Sci-Tech
Medical science turns to illegal drugs for help
Cannabis, LSD, ecstasy? First thoughts: illegal, crime, jail. In future, it may change, however, if new research is to be believed.
Since the use of these drugs is banned almost worldwide, scientists are not enthusiastic about studying their therapeutic effects. But with advancements in brain-imaging methods and better studies on how these drugs work on animals, a lot of new research is suddenly being focussed on this area. In fact, some positive results are being yielded in clinical trials with LSD, ecstasy (MDMA) and other psychotropic drugs. If this trend continues, governments might have to rethink their stance on the regulation and funding of research on the positive benefits from such drugs. Franz Vollenweider of the Zurich University Hospital of Psychiatry, says that since the research on these drugs was so restricted, interest on their beneficial effects had waned.
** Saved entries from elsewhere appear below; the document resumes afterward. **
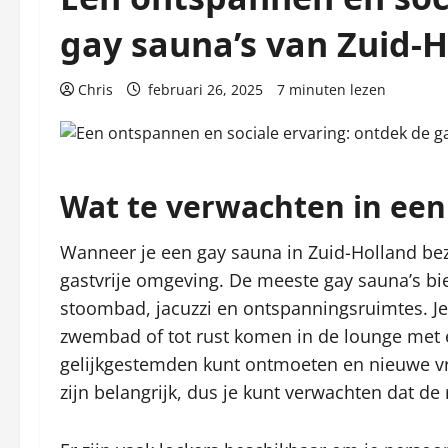
gay sauna’s van Zuid-
Chris
februari 26, 2025
7 minuten lezen
Wat te verwachten in een
Wanneer je een gay sauna in Zuid-Holland be
gastvrije omgeving. De meeste gay sauna’s bie
stoombad, jacuzzi en ontspanningsruimtes. Je 
zwembad of tot rust komen in de lounge met e
gelijkgestemden kunt ontmoeten en nieuwe vr
zijn belangrijk, dus je kunt verwachten dat 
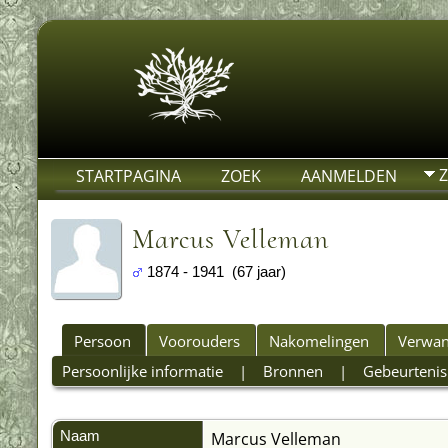
STARTPAGINA
ZOEK
AANMELDEN
Marcus Velleman
1874 - 1941 (67 jaar)
Persoon
Voorouders
Nakomelingen
Verwan
Persoonlijke informatie
|
Bronnen
|
Gebeurtenis
Naam
Marcus
Velleman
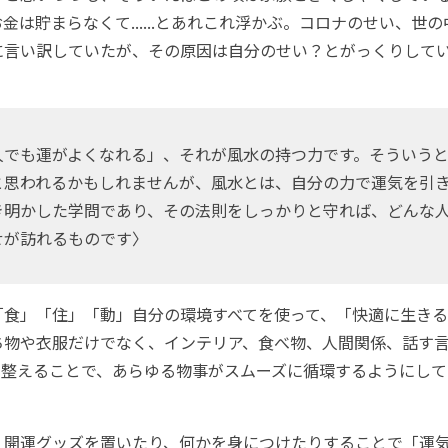
金は貯まらなくて......とあれこれ浮かぶ。コロナのせい、世
に言い訳していたが、その原因は自分のせい？とがっくりして
。
人でも運がよくなれる」、それが風水の持つ力です。そういう
と思われるかもしれませんが、風水とは、自分の力で運気を引
き明かした学問であり、その法則をしっかりと守れば、どんな
せが訪れるものです〉
食」「住」「動」自分の環境すべてを使って、「快適に生きる
ち物や衣服だけでなく、インテリア、食べ物、人間関係、話す
を整えることで、あらゆる物事がスムーズに循環するようにして
開運グッズを置いたり、何かを身につけたりすることで「運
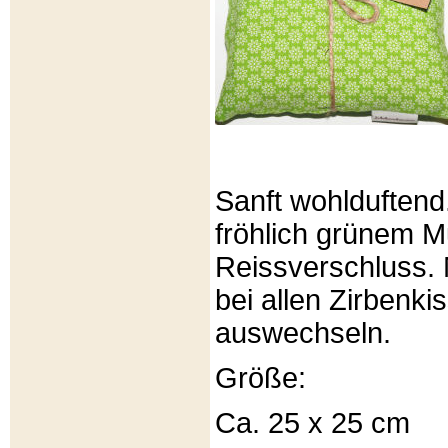
Sanft wohlduftend
fröhlich grünem Mu
Reissverschluss. 
bei allen Zirbenki
auswechseln.
Größe:
Ca. 25 x 25 cm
These drugs often have convoluted and elaborate histories. LSD was first developed as early as the 1940s, but within three decades was in most countries seen as a Schedule I, “abuse” drug with no medicinal benefits. But Amanda Fielding, of the Beckley Foundation in Oxford in the UK, feels this classification was the result of ignorance and taboo. This view is echoed by a number of researchers, scientists and psychiatrists who feel that policy decisions such as these are not based on scientific grounds, but rather on political ones.
An example cited is that of MDMA, which in hearings before the US Drug Enforcement Agency was found to be a Schedule III drug (meaning it could be prescribed by physicians, but not sold over the counter), but was put as a Schedule I drug by the DEA administrator regardless of the finding.
A number of trials are being conducted in Switzerland and the USA regarding the positive effects of psilocybin (the key ingredient in “magic mushrooms”) and LSD in cancer patients suffering from depression and anxiety. There is also a study being conducted in the UK by Amanda Fielding and David Nutt of the Imperial College, London, on how psilocybin helps recall forgotten memories, opening the way for use in psychotherapy in trauma patients. Psilocybin has also been found to have good results in psychotherapy that deals with treating tobacco addiction, in a study conducted at Johns Hopkins University in Baltimore.
At Hanover Medical School in Germany, Matthias Karst is leading a team to research whether painful cluster headaches can be cured using a non-psychoactive form of the drug, bromo-LSD. The beneficial effects of some of these substances is known and documented. Canada recently permitted the use of Sativex, which is derived from extracts of the cannabis plant, in MS cases of spasticity in adults. Cannabis has also been found to reduce neuropathic pain, which is caused by severe damage to the nervous system.
The debate on whether the psychoactive effects of these drugs limit their medicinal use continues. Some researchers, like the ones at Beckley, feel that drugs like psilocybin or LSD are not dangerous or even addictive in controlled doses. But others are afraid that there may be only a very narrow therapeutic window which separates the benefit of these treatments and the ill effects of these drugs. So while government funding might still be far away, for now, the topic is being discussed with more scientific backing than ever before. DM
Photo: Albert Hofmann, the Swiss chemist who discovered the mind-bending drug LSD, talks to the audience during the opening of the symposium “LSD: Problem Child and Wonder Drug” at the Congress Centre in Basel, Switzerland, January 13, 2006. Hofmann, who celebrated his 100th birthday in 2006, was working in a laboratory in the late 1930s when he stumbled upon the substance lysergic acid diethylamine or LSD, the drug which later fuelled a generation of poets, painters and party-goers.